#### PASSAGE SHOWN ####
Zero appearances in a Conference Final. The shame and ineptitude that was Donald Sterling. A prior owner who’d swapped the franchise, taking two future Hall-of-Famers with him to his new NBA home. The team had been up-rooted from Upstate New York to satisfy the Hollywood mogul who’d traded the Celtics to the KFC King who almost ran Red Auerbach out of town. Hollywood, indeed!

Celebration mode seemed to have descended upon the Staples Center in earnest during an impressive third-quarter run, what with CP3 high-steppin’ and Blake Griffin finishin’ with back-to-the-glass bankers and what-not. Things were still rosy, a double-digit lead still in place, with eight minutes or so to go – about the point where “clock awareness” becomes a factor.

The teams had been treading water for several minutes. To Rocket supporters, there were ONLY eight minutes left to do something to extend their season. To the Clipper faithful, there were STILL eight minutes of waiting for a watched pot to boil.
#### SUPPLIED RECORDS ####
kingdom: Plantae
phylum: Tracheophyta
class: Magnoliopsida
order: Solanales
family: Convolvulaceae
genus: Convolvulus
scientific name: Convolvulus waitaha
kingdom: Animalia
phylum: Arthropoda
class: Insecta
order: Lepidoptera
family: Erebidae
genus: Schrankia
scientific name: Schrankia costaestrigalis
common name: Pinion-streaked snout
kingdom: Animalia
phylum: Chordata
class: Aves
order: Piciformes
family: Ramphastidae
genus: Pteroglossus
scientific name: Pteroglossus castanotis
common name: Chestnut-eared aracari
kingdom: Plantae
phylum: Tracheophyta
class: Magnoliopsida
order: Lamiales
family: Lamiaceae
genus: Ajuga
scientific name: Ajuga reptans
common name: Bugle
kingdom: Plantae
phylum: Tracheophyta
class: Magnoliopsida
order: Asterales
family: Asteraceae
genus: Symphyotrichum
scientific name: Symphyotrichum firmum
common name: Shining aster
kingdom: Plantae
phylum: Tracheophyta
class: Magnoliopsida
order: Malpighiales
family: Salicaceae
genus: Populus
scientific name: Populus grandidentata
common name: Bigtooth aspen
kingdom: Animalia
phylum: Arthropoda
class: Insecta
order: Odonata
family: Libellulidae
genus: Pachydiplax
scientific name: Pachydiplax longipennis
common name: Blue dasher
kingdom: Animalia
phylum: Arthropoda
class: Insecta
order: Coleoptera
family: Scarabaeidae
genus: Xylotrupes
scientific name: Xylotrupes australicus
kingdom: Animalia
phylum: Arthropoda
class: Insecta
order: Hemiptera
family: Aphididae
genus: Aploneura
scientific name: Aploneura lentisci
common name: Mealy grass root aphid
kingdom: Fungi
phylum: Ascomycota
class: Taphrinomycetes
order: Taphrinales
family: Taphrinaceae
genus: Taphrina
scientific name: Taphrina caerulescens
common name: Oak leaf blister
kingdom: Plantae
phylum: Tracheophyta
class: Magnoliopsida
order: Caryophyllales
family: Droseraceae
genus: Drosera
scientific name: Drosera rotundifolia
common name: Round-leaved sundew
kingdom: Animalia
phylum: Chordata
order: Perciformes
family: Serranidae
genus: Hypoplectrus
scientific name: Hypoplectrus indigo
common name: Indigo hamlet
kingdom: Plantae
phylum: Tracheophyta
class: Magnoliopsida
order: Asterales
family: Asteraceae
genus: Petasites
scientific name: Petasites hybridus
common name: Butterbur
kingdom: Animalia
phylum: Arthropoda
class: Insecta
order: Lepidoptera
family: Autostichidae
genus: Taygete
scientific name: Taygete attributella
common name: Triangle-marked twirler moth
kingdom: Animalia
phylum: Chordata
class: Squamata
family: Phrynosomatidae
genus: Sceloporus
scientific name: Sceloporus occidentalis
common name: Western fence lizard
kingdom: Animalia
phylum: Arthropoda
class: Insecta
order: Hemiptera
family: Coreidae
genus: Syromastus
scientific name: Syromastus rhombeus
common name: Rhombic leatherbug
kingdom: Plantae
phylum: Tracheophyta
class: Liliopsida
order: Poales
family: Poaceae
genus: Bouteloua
####
◆ EXERCISES TO COMPLETE:
[1] According to the passage about the Clippers, where had the team been uprooted from?
[2] List every person the passage about the Clippers refers to by name or nickname.
[3] Continue the passage about the Clippers and the Rockets from the point where it stops.

◆ ANSWERS:
[1] Upstate New York.

[2] Donald Sterling, Red Auerbach, CP3, Blake Griffin

[3]
When this clock awareness enters the picture, a funny thing happens. The team that is in control of the game deems it advantageous to violate one of the basic principles of effective offensive execution (regardless to the style of attack a coach may prefer to run). In the interest of clock management, good shots are NOT taken. Consequently, the instinct (both individual and collective) that derives from structure and continuity is inevitably replaced by uncertainty.

Ever been “in the zone”? Everybody has at one time or another, even if only doing something insignificant like pitching horseshoes or shooting at a nerf goal. You just can’t miss – even the one that felt a little funny leaving your hand flops the right way for ya!

Do you know when the zone goes away? When reaction is replaced by reflection … in other words, as soon as you start to think. Paralysis by analysis, one might say.

The introduction of clock awareness creates a similar disruption to a team’s flow. The tone of a game, indeed that of an entire series, can be altered in the blink of an eye. (Except for the Paul Pierce rescue at the end, Washington had played that exact same fourth quarter against the Hawks a week earlier. Coach Budenholzer’s second unit erased a sizeable lead and restored the confidence of a teetering team every bit as much as PP’s ostentatious Truth.)

This Rocket-Clipper “clash” (only one game has been decided by single-digits) has just been daffy – right from Rivers’s pre-series quip that he and Houston headman Kevin McHale had a gentleman’s agreement regarding “hacking.” Hah!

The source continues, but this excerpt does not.